Maker DAO led the charge over the last 12 months within the Real World Assets sector with the token up over 270% since the beginning of 2023. Key factors contributing to its performance include its continuous buyback and burn mechanism, as well as recent discussions about future token split.

MakerDao owns ~$5.2B worth of assets and has a TVL of $8.5b. Notably over $2b worth of these are in US T-bills earning 5% yield. Throughout a 24h period it uses these interest payments to buy back its own token $MKR.

Buyback Mechanism 

On July 5, 2023, MakerDAO launched its Smart Burn Engine, a system engineered to 'burn' MKR using the protocol's surplus. This mechanism is triggered when the protocol's surplus surpasses $50 million. This burn works out at around $100m per year and will later be reduced to $60m per year .

Token Split 

In its roadmap, MKR plans to implement a token share split, converting MKR into a newly branded governance token, codenamed New Governance Token (NGT).

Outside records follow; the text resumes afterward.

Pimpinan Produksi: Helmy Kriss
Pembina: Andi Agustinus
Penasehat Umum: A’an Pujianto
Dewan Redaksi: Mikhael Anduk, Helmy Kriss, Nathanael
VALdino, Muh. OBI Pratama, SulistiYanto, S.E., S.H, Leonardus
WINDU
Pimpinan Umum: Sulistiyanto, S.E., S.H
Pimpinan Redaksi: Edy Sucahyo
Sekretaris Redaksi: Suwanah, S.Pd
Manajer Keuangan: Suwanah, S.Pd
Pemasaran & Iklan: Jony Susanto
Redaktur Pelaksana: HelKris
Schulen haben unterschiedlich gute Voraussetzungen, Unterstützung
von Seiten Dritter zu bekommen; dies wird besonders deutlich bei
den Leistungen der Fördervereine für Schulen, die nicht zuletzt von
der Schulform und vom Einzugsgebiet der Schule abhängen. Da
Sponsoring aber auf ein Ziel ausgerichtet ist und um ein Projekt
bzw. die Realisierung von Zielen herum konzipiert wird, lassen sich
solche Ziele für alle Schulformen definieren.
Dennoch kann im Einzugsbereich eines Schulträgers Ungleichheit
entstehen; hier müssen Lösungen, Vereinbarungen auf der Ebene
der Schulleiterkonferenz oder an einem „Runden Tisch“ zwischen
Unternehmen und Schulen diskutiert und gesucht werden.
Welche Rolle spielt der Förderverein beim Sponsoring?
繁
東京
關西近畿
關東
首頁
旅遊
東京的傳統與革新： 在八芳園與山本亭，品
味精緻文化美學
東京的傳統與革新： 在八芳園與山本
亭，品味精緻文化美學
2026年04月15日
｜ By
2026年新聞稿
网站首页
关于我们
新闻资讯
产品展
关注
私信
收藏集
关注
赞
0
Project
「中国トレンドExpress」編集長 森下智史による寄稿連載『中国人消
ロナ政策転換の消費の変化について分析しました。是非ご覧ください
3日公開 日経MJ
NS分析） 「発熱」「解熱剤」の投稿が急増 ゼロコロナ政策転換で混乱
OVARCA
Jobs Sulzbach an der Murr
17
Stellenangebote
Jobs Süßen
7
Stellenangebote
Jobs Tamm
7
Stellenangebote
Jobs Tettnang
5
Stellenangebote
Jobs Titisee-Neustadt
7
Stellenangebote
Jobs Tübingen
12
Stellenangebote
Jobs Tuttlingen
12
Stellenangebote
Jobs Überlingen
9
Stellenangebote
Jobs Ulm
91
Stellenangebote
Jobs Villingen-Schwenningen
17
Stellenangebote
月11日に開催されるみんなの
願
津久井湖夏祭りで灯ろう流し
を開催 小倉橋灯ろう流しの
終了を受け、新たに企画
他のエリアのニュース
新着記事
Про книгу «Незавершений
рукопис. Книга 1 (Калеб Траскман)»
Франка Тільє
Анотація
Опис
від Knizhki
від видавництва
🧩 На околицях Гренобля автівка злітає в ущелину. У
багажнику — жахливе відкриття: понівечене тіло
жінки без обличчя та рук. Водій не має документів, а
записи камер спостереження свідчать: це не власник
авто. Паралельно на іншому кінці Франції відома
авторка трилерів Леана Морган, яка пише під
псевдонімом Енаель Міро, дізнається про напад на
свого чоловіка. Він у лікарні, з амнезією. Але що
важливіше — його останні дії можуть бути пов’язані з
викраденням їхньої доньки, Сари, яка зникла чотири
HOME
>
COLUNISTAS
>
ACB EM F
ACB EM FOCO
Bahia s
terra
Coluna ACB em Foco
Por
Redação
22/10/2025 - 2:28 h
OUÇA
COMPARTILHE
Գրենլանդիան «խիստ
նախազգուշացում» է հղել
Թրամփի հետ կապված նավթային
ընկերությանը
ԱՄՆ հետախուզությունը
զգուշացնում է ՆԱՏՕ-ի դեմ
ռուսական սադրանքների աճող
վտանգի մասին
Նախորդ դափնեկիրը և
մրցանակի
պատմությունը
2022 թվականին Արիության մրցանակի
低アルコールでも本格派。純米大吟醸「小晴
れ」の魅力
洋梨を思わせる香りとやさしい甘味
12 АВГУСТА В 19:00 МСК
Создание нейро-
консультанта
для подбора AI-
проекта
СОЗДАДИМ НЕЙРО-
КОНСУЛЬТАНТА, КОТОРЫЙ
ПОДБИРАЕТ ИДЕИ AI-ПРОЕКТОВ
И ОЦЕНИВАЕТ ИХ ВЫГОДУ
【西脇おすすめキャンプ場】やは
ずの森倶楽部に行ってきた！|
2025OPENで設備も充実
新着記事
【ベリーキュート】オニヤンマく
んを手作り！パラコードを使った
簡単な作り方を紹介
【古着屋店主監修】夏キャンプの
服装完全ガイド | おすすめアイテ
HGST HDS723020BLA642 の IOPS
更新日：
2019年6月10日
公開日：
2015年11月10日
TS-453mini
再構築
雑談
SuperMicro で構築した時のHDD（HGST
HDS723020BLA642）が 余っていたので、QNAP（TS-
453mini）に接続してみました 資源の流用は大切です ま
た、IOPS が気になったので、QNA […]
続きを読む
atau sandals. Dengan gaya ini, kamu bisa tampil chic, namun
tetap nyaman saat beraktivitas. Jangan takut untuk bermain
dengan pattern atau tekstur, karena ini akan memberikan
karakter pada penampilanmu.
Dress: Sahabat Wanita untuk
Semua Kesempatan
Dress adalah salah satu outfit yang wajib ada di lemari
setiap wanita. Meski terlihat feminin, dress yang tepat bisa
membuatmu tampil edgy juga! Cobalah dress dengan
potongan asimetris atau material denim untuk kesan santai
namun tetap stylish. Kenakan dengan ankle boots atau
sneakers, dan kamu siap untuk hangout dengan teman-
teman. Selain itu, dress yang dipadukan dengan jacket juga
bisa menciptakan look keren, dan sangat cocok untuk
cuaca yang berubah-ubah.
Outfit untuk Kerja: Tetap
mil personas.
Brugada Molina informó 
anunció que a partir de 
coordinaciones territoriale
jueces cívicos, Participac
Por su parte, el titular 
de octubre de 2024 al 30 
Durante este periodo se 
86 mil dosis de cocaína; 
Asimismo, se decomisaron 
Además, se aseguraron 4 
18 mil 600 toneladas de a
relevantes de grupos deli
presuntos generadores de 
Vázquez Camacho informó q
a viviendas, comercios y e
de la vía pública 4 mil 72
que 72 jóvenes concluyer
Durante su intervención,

The conversion ratio is set at 1 MKR to 24,000 NGT. This would render the price per token of MKR today at $0.078. Despite the effects of such a split seeming trivial, it is noteworthy that lower unit bias has the potential to have a tangible impact on attracting a new holder base. Price jumped 12% shortly following token split dialogue.

Conclusion

Maker DAO has made considerable advancements in the Real World Assets sector, marked by impressive performance over the last 12 months and a robust $5.2 billion asset portfolio. The continuation of the Smart Burn Engine and the planned token transition to NGT, at a ratio of 1 MKR to 24,000 NGT, highlight its strategic financial management and commitment to market growth.